AYREAULT Sébastien / Loin du monde.
Loin du monde.
Sébastien AYREAULT.
Note : 4, 5 / 5.
Auprès de mon arbre...*
Sébastien Ayreault est né à Cholet mais vit dorénavant à Atlanta aux États-Unis.Contraste sûrement plutôt saisissant! Dans le prélude de ce livre, l'auteur nous dit la chose suivante :
- Sûr que l'on allait pas devenir grand-chose en restant là, mais sûr aussi qu'on s'en foutait.
Peut-on voir dans cette phrase de la sagesse ou de la résignation? La suite du livre nous le dira.
Maulévrier, un village, comme il y en à des milliers en France, des lotissements coincés entre les zones industrielles sûrement remplacées maintenant par des hypermarchés et des terrains de football. C'est là qu'habite David Serre, enfant qui nous raconte son quotidien. Les faits et les méfaits qui sont plutôt rarissimes à l'époque, le suicide d'un voisin. La vie de tous les jours, les repas familiaux, le père qui idolâtre Johnny Hallyday, l'omniprésence de l'église ; Dieu est partout, il voit tout, et parfois il vaudrait mieux qu'il soit aveugle! Les vacances à Saint-Jean-de-Monts, chez des grands-parents, la liberté et la plage, la rencontre inopinée avec une hollandaise nue prenant un bain de soleil. Sa peur irrationnelle de la solitude dans sa propre maison qui l'oblige à déjeuner dehors même en plein hiver. Ses copains, les coups donnés, mais aussi reçus. Les filles, les premiers émois amoureux, la découverte d'un livre de photos osées au dessus du frigo de ses parents. Le prochain départ du père qui a trouvé du travail à Angers, la prochaine naissance de la petite soeur...la roue tourne car les déplacements se font essentiellement en vélo. Les accrochages avec la mère durant l'absence du père.
Et un jour, la colère de trouver une voiture inconnue devant la maison et d'apercevoir, alors qu'il s'avance en catimini, sa mère en petite tenue et les fesses à l'air...Haine....et vengeance !
Mais la véritable haine viendra plus tard, car la vie est parfois cruelle.
Des personnages à foison dans ce roman, à commencer par la famille de David Serre, le narrateur, dont nous suivons l'apprentissage de la vie dans un village de la France profonde. C'est dure la vie, tout est démultiplié, les joies sont profondes les déceptions sont un abysse de tristesse, mais chaque situation est une leçon.

------------------------------

--- Consigne rédigée 1 ---
Transformez en tableau Markdown les lignes des enregistrements, de la ligne contenant "order: Liliales" jusqu'à la ligne contenant "common name: Black vulture" incluse, s'il vous plaît. Utilisez une colonne Numéro pour le rang et une colonne Ligne pour le texte, en omettant les lignes vides.

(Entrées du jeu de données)
------------------------------

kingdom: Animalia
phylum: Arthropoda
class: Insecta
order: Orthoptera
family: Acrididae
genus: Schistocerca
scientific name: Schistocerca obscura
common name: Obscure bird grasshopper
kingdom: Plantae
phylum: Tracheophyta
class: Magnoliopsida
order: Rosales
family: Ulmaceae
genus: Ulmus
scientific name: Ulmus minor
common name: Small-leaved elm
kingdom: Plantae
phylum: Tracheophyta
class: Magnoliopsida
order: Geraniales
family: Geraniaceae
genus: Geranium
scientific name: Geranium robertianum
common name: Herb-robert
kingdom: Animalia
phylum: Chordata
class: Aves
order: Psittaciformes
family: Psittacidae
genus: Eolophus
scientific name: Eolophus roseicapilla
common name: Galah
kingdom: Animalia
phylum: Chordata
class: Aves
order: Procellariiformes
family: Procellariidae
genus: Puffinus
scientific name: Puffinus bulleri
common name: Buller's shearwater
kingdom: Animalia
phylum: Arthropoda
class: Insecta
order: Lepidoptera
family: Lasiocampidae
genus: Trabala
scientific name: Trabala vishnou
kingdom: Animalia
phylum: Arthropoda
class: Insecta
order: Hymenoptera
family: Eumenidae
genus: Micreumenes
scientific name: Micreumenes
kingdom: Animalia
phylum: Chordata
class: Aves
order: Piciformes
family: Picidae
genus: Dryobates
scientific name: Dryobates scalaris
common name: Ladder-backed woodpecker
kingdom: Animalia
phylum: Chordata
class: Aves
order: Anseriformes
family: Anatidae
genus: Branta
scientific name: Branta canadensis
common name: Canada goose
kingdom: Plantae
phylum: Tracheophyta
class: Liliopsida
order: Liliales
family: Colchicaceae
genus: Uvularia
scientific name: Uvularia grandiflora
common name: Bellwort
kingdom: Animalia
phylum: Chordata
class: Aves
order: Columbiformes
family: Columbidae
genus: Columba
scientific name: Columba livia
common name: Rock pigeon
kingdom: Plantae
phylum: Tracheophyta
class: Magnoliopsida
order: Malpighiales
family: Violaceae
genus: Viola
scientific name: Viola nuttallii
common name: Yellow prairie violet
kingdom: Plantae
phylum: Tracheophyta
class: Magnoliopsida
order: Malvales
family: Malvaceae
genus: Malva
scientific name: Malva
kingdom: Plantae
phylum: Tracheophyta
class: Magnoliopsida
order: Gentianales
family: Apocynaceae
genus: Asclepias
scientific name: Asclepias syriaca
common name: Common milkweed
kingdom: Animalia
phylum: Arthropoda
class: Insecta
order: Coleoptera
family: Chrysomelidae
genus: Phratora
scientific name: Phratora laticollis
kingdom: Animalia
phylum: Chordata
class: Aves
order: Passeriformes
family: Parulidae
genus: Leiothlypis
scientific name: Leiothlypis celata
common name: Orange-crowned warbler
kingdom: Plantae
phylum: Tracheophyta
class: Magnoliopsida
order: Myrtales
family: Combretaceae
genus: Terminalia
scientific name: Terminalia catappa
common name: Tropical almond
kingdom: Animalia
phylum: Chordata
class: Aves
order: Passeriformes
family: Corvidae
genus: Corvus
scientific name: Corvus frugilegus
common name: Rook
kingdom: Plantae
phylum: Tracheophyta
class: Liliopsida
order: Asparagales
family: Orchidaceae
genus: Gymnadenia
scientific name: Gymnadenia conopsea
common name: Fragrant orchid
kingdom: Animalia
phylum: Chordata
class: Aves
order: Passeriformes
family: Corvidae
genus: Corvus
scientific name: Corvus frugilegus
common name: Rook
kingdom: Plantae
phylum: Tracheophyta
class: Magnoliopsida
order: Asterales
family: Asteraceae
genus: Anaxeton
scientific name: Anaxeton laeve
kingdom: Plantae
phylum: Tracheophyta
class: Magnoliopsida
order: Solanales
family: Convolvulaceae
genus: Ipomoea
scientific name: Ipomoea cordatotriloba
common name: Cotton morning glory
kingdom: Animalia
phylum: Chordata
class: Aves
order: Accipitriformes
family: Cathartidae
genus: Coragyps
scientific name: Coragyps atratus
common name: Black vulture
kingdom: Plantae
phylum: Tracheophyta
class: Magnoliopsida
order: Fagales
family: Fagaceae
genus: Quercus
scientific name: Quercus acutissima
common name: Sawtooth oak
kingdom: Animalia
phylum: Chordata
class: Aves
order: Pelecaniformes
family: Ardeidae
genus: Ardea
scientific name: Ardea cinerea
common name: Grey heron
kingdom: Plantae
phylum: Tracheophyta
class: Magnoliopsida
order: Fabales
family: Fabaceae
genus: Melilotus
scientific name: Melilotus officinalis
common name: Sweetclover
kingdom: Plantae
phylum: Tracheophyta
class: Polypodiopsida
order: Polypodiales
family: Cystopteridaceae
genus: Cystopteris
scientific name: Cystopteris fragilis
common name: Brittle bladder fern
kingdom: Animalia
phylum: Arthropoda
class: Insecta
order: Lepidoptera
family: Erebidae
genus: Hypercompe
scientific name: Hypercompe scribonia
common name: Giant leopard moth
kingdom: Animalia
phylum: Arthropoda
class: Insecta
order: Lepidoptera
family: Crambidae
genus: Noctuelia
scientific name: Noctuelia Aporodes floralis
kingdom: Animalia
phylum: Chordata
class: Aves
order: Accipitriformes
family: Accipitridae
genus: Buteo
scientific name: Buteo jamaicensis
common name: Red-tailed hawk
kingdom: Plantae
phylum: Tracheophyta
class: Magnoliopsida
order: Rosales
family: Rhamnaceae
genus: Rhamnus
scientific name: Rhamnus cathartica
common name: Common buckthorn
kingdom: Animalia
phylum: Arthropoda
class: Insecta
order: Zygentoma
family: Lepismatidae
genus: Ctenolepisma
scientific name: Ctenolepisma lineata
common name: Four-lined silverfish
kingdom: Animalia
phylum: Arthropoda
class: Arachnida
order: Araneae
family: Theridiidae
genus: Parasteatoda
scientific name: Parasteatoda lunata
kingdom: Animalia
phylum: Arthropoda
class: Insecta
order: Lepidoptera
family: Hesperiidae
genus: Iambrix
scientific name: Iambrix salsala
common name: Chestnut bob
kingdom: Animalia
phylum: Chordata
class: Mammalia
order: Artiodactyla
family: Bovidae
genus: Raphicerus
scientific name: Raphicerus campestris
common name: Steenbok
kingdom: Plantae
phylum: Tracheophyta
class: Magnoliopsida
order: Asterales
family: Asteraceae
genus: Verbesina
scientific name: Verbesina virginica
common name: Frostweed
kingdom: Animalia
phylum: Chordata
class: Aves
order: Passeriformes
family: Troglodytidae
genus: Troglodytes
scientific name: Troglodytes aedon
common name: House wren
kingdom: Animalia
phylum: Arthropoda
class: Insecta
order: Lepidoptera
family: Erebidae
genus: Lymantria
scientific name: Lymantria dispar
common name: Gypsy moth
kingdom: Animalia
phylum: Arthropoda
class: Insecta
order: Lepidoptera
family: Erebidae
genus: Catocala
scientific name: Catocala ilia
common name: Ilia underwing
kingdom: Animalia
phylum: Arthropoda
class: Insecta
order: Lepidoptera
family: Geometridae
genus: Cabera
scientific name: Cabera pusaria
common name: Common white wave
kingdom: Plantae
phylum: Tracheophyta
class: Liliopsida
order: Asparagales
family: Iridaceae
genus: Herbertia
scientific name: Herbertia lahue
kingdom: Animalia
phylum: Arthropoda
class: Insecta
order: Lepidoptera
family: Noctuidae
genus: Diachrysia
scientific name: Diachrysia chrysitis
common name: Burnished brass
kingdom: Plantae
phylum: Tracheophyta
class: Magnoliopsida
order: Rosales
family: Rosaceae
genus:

------------------------------

--- Consigne rédigée 2 ---
Répondez à ces questions sur la critique de Loin du monde :
(a) Où Sébastien Ayreault est-il né, et dans quelle ville vit-il désormais ?
(b) Quel chanteur le père du narrateur idolâtre-t-il ?
(c) Dans quelle ville le père a-t-il trouvé du travail ?

--- Résultat attendu 1 ---
| Numéro | Ligne |
|---|---|
| 1 | order: Liliales |
| 2 | family: Colchicaceae |
| 3 | genus: Uvularia |
| 4 | scientific name: Uvularia grandiflora |
| 5 | common name: Bellwort |
| 6 | kingdom: Animalia |
| 7 | phylum: Chordata |
| 8 | class: Aves |
| 9 | order: Columbiformes |
| 10 | family: Columbidae |
| 11 | genus: Columba |
| 12 | scientific name: Columba livia |
| 13 | common name: Rock pigeon |
| 14 | kingdom: Plantae |
| 15 | phylum: Tracheophyta |
| 16 | class: Magnoliopsida |
| 17 | order: Malpighiales |
| 18 | family: Violaceae |
| 19 | genus: Viola |
| 20 | scientific name: Viola nuttallii |
| 21 | common name: Yellow prairie violet |
| 22 | kingdom: Plantae |
| 23 | phylum: Tracheophyta |
| 24 | class: Magnoliopsida |
| 25 | order: Malvales |
| 26 | family: Malvaceae |
| 27 | genus: Malva |
| 28 | scientific name: Malva |
| 29 | kingdom: Plantae |
| 30 | phylum: Tracheophyta |
| 31 | class: Magnoliopsida |
| 32 | order: Gentianales |
| 33 | family: Apocynaceae |
| 34 | genus: Asclepias |
| 35 | scientific name: Asclepias syriaca |
| 36 | common name: Common milkweed |
| 37 | kingdom: Animalia |
| 38 | phylum: Arthropoda |
| 39 | class: Insecta |
| 40 | order: Coleoptera |
| 41 | family: Chrysomelidae |
| 42 | genus: Phratora |
| 43 | scientific name: Phratora laticollis |
| 44 | kingdom: Animalia |
| 45 | phylum: Chordata |
| 46 | class: Aves |
| 47 | order: Passeriformes |
| 48 | family: Parulidae |
| 49 | genus: Leiothlypis |
| 50 | scientific name: Leiothlypis celata |
| 51 | common name: Orange-crowned warbler |
| 52 | kingdom: Plantae |
| 53 | phylum: Tracheophyta |
| 54 | class: Magnoliopsida |
| 55 | order: Myrtales |
| 56 | family: Combretaceae |
| 57 | genus: Terminalia |
| 58 | scientific name: Terminalia catappa |
| 59 | common name: Tropical almond |
| 60 | kingdom: Animalia |
| 61 | phylum: Chordata |
| 62 | class: Aves |
| 63 | order: Passeriformes |
| 64 | family: Corvidae |
| 65 | genus: Corvus |
| 66 | scientific name: Corvus frugilegus |
| 67 | common name: Rook |
| 68 | kingdom: Plantae |
| 69 | phylum: Tracheophyta |
| 70 | class: Liliopsida |
| 71 | order: Asparagales |
| 72 | family: Orchidaceae |
| 73 | genus: Gymnadenia |
| 74 | scientific name: Gymnadenia conopsea |
| 75 | common name: Fragrant orchid |
| 76 | kingdom: Animalia |
| 77 | phylum: Chordata |
| 78 | class: Aves |
| 79 | order: Passeriformes |
| 80 | family: Corvidae |
| 81 | genus: Corvus |
| 82 | scientific name: Corvus frugilegus |
| 83 | common name: Rook |
| 84 | kingdom: Plantae |
| 85 | phylum: Tracheophyta |
| 86 | class: Magnoliopsida |
| 87 | order: Asterales |
| 88 | family: Asteraceae |
| 89 | genus: Anaxeton |
| 90 | scientific name: Anaxeton laeve |
| 91 | kingdom: Plantae |
| 92 | phylum: Tracheophyta |
| 93 | class: Magnoliopsida |
| 94 | order: Solanales |
| 95 | family: Convolvulaceae |
| 96 | genus: Ipomoea |
| 97 | scientific name: Ipomoea cordatotriloba |
| 98 | common name: Cotton morning glory |
| 99 | kingdom: Animalia |
| 100 | phylum: Chordata |
| 101 | class: Aves |
| 102 | order: Accipitriformes |
| 103 | family: Cathartidae |
| 104 | genus: Coragyps |
| 105 | scientific name: Coragyps atratus |
| 106 | common name: Black vulture |

--- Résultat attendu 2 ---
(a) Il est né à Cholet et vit désormais à Atlanta, aux États-Unis.
(b) Johnny Hallyday.
(c) À Angers.